Extracted text section start

Mexico remained the most popular outbound destination, receiving 3,424,397 U.S. visitors in August and accounting for 33.5 percent of all departures for the month. Canada experienced a 6.0 percent decline compared to last year. Europe continued to rank as the second-largest outbound region, recording 2,467,679 U.S. departures, or 24.1 percent of the total. Travel to Europe grew 5.6 percent year over year, signaling sustained interest in long-haul travel options.
Cumulative year-to-date figures show Mexico with 27,954,130 outbound visitors and the Caribbean with 8,320,815. Together, these two regions represented 47.8 percent of all U.S. international departures, emphasizing the continued popularity of nearby leisure markets. At the same time, demand for long-haul destinations—especially in Europe—remains strong despite global economic uncertainties.
Looking Ahead to Late 2025
According to NTTO reporting, the slower pace of inbound recovery reflects varying reopening timelines, shifting economic conditions, and fluctuating travel confidence among key source markets. Outbound travel, however, continues to be buoyed by resilient consumer demand, broader airline connectivity, and attractive pricing across numerous international destinations.

Extracted text section end
Material shown section start

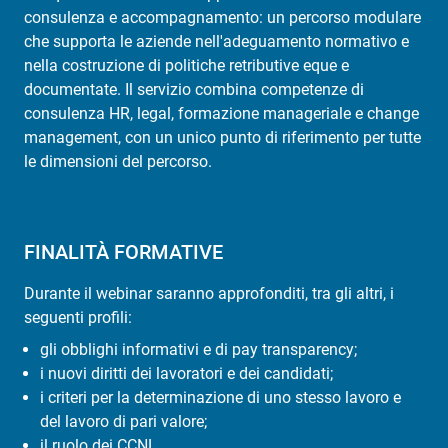
consulenza e accompagnamento: un percorso modulare
che supporta le aziende nell'adeguamento normativo e
nella costruzione di politiche retributive eque e
documentate. Il servizio combina competenze di
consulenza HR, legal, formazione manageriale e change
management, con un unico punto di riferimento per tutte
le dimensioni del percorso.
FINALITÀ FORMATIVE
Durante il webinar saranno approfonditi, tra gli altri, i
seguenti profili:
gli obblighi informativi e di pay transparency;
i nuovi diritti dei lavoratori e dei candidati;
i criteri per la determinazione di uno stesso lavoro e
del lavoro di pari valore;
il ruolo dei CCNL.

Material shown section end

Apply what you read:
1. Answer these questions using the passage on U.S. international travel:
(a) How many U.S. visitors did Mexico receive in August?
(b) By what percentage did travel to Europe grow year over year?
(c) What share of all U.S. international departures did Mexico and the Caribbean represent together in the year-to-date figures?
2. Carry on the passage on U.S. international travel from its final sentence.

Numbered responses:
1.
(a) 3,424,397
(b) 5.6 percent
(c) 47.8 percent

2.
US tourism faces a sharp decline in 2025 as Mexico, Canada, the United Kingdom, Italy, France, Germany, South Korea, and Brazil report unprecedented drops in arrivals due to uneven recovery, economic uncertainty, and rising travel costs, while outbound travel surges with strong consumer demand and expanded flight options.
The latest data highlights a striking contrast in US international travel for 2025, with inbound arrivals from key global markets lagging while outbound travel continues to gain momentum. While challenges such as economic uncertainty, travel costs, and inconsistent air connectivity continue to suppress visitor numbers, the robust growth in outbound departures demonstrates strong consumer confidence and sustained appetite for international travel. This divergence underscores the need for targeted strategies to revitalize inbound tourism while capitalizing on the continued strength of US travelers exploring destinations abroad.